### Action item
Output the text of every entry below word for word and line for line, leaving out the pictures.

### Information supplied
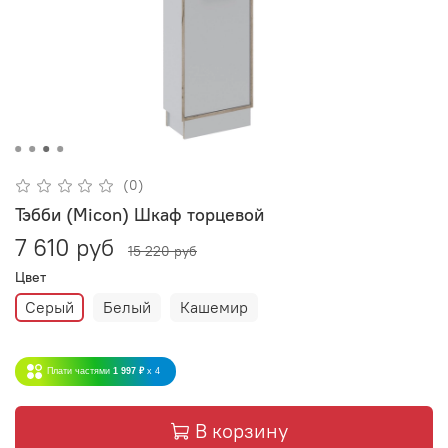
(0)
Тэбби (Micon) Шкаф торцевой
7 610 руб
15 220 руб
Цвет
Серый
Белый
Кашемир
Плати частями
1 997 ₽
x 4
В корзину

### Exercise solution
(0)
Тэбби (Micon) Шкаф торцевой
7 610 руб
15 220 руб
Цвет
Серый
Белый
Кашемир
Плати частями
1 997 ₽
x 4
В корзину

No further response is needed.